Davidson José Martins Xavier
Corpo Bordado: Por uma dramaturgia do corpo
Resumo: Pretendo um aprofundamento teórico na dramaturgia da dança, focando-me em um processo de criação corporal baseado em dispositivos criadores da dança-teatro bauschiniano. Conceitos como corpo-memoria, corpo-bordado e dramaturgia à deriva serão desdobramos em busca de uma dramaturgia que tenha como material a própria vida, refletida em trabalhos experimentais de vídeo. A escolha deste tema que considero derivante se adequa à linha de pesquisa pretendida, evidenciando uma forma porosa na
arte que busca soluções diferenciadas. A observação destes campos será por pensadores que reflitam sobre o corpo, sendo irrelevante de qual universo pertençam (dança, teatro, arte visual), pois acredito que estes caminhos do teatro, dança e das visualidades como paralelos e atravessadores.

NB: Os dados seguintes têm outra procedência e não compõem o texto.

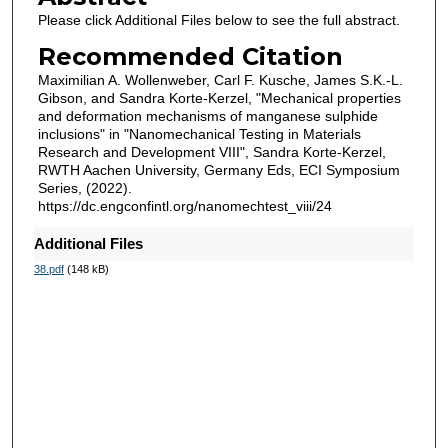
Please click Additional Files below to see the full abstract.
Recommended Citation
Maximilian A. Wollenweber, Carl F. Kusche, James S.K.-L.
Gibson, and Sandra Korte-Kerzel, "Mechanical properties
and deformation mechanisms of manganese sulphide
inclusions" in "Nanomechanical Testing in Materials
Research and Development VIII", Sandra Korte-Kerzel,
RWTH Aachen University, Germany Eds, ECI Symposium
Series, (2022).
https://dc.engconfintl.org/nanomechtest_viii/24
Additional Files
38.pdf
(148 kB)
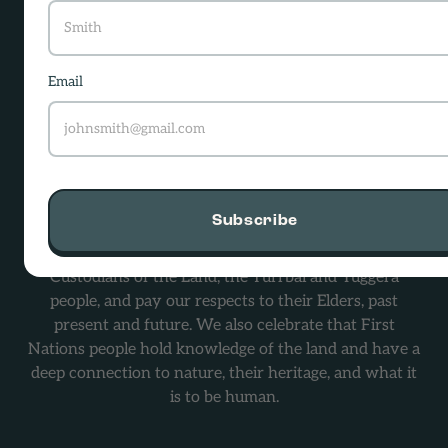
-
Email
hello@screensanity.org.au
Level 2/56 Boundary Street,
South Brisbane, QLD 4101
Subscribe
Screen Sanity Australia acknowledges the Traditional
Custodians of the Land, the Turrbal and Yuggera
people, and pay our respects to their Elders, past
present and future. We also celebrate that First
Nations people hold knowledge of the land and have a
deep connection to nature, their heritage, and what it
is to be human.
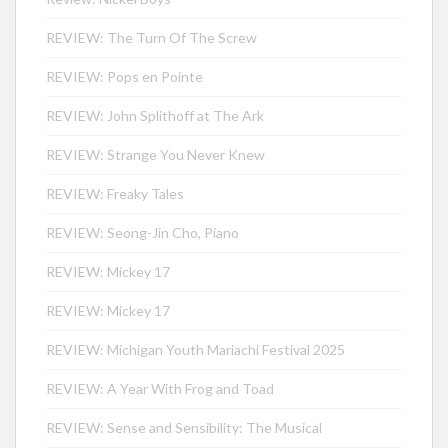
REVIEW: The Turn Of The Screw
REVIEW: Pops en Pointe
REVIEW: John Splithoff at The Ark
REVIEW: Strange You Never Knew
REVIEW: Freaky Tales
REVIEW: Seong-Jin Cho, Piano
REVIEW: Mickey 17
REVIEW: Mickey 17
REVIEW: Michigan Youth Mariachi Festival 2025
REVIEW: A Year With Frog and Toad
REVIEW: Sense and Sensibility: The Musical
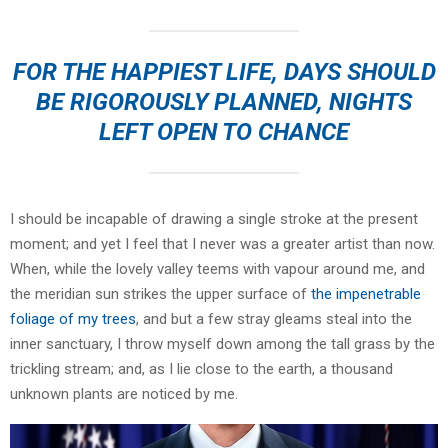
FOR THE HAPPIEST LIFE, DAYS SHOULD
BE RIGOROUSLY PLANNED, NIGHTS
LEFT OPEN TO CHANCE
I should be incapable of drawing a single stroke at the present
moment; and yet I feel that I never was a greater artist than now.
When, while the lovely valley teems with vapour around me, and
the meridian sun strikes the upper surface of
the impenetrable
foliage of my trees
, and but a few stray gleams steal into the
inner sanctuary, I throw myself down among the tall grass by the
trickling stream; and, as I lie close to the earth, a thousand
unknown plants are noticed by me.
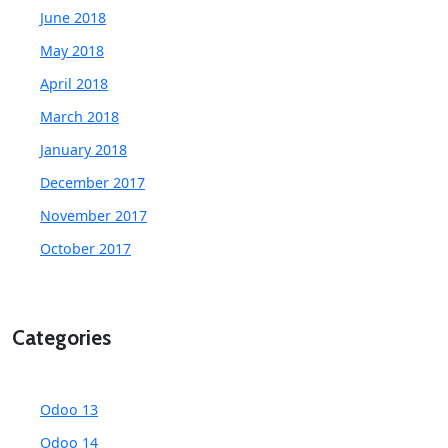
June 2018
May 2018
April 2018
March 2018
January 2018
December 2017
November 2017
October 2017
Categories
Odoo 13
Odoo 14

Marcus Vinicius do Prado Santos
Autoetnografia em dança: estudo da improvisação como processo artístico e espiritual
Resumo: O ingresso no curso de licenciatura em dança partiu do impulso criado por uma inercia criativa tão grande que levou a um quadro depressivo. A mudança de João Pinheiro/MG para Goiânia foi um ato de fuga de uma realidade insatisfatória de pobreza “espiritual”, que se manifestava na saúde física e mental. Assim se formou uma necessidade de saber o motivo da minha inadequação nos espaços e a dança se tornou um modo de observação dos meus processos internos em relação com o mundo. O desconforto e a intimidade causados pelo trabalho corporal me proporcionaram rupturas de velhos padrões e conceitos sobre mim e sobre os outros. Vislumbrando essa nova dimensão, existe um anseio por sistematizar os caminhos percorridos como forma de materializar esses processos numa pesquisa acadêmica.